• Assignment:
A complete response lists each line of the data below that includes the word "Bloquear".

Data supplied START

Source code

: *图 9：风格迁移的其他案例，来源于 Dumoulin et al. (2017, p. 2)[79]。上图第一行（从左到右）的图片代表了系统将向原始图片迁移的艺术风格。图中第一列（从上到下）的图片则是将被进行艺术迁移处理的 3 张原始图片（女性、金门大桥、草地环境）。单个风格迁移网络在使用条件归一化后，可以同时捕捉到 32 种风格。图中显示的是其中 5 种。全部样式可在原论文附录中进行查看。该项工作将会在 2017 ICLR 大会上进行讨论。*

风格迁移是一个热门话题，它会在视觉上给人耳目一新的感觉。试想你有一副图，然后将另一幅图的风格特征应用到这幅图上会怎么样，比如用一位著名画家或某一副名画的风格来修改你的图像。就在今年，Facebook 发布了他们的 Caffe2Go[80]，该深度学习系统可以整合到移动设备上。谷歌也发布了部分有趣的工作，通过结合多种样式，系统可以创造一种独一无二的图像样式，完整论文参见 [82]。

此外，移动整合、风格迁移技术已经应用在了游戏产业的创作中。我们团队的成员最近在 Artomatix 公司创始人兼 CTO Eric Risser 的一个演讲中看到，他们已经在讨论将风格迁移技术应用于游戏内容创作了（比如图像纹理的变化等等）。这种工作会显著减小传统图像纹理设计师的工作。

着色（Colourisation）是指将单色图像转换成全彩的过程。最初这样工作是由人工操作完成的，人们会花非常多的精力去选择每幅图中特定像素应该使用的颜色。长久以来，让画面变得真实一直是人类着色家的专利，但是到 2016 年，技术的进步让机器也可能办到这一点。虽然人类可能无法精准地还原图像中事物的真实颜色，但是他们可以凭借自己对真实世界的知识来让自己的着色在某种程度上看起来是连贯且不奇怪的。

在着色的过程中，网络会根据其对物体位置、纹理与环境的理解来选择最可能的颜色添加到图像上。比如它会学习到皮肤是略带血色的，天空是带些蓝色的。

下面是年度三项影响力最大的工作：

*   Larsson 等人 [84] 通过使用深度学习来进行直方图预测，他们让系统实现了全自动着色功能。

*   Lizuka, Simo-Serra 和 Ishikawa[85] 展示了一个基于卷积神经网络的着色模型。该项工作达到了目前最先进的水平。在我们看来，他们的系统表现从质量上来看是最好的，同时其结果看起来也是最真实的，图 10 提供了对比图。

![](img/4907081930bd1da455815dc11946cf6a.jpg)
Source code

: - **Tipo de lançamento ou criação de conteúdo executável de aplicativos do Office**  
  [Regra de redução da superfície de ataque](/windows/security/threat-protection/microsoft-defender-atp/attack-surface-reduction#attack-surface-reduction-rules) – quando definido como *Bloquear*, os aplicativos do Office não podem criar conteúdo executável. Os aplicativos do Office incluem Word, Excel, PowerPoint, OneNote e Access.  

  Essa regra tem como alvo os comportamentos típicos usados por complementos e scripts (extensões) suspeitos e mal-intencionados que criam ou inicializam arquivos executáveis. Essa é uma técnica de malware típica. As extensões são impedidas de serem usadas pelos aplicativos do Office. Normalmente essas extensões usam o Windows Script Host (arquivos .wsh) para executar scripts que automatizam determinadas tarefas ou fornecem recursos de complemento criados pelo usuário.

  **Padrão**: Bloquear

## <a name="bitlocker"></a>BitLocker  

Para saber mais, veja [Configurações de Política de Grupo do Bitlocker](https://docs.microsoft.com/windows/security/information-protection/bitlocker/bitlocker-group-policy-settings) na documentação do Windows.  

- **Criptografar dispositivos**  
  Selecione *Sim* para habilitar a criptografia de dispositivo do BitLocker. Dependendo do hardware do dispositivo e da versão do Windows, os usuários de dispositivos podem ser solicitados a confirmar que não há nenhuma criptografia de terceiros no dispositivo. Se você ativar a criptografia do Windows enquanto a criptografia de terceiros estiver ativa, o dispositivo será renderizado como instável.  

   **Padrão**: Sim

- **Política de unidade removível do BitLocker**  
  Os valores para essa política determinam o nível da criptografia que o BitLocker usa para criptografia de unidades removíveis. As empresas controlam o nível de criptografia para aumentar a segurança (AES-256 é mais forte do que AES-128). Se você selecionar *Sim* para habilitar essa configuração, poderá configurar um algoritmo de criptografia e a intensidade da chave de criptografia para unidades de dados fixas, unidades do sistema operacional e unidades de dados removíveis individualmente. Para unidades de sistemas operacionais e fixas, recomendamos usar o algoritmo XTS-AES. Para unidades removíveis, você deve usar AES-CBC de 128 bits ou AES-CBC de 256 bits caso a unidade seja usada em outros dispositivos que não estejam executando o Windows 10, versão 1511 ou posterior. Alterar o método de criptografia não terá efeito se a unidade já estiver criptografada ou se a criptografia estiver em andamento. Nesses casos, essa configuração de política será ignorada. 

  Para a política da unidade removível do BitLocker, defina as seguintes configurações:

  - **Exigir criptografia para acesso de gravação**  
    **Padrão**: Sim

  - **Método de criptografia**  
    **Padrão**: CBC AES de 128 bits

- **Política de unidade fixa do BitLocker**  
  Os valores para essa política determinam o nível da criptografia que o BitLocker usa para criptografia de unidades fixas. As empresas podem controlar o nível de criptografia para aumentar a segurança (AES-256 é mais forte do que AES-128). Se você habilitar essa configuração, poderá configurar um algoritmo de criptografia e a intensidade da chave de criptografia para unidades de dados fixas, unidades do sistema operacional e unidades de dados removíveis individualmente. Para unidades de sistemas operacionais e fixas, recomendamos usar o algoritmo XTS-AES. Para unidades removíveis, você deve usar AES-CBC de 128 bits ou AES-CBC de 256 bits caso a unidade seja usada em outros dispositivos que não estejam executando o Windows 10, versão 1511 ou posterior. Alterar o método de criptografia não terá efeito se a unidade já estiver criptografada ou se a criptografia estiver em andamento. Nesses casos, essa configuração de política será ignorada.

Data supplied END

• Result of this exercise:
  [Regra de redução da superfície de ataque](/windows/security/threat-protection/microsoft-defender-atp/attack-surface-reduction#attack-surface-reduction-rules) – quando definido como *Bloquear*, os aplicativos do Office não podem criar conteúdo executável. Os aplicativos do Office incluem Word, Excel, PowerPoint, OneNote e Access.  
  **Padrão**: Bloquear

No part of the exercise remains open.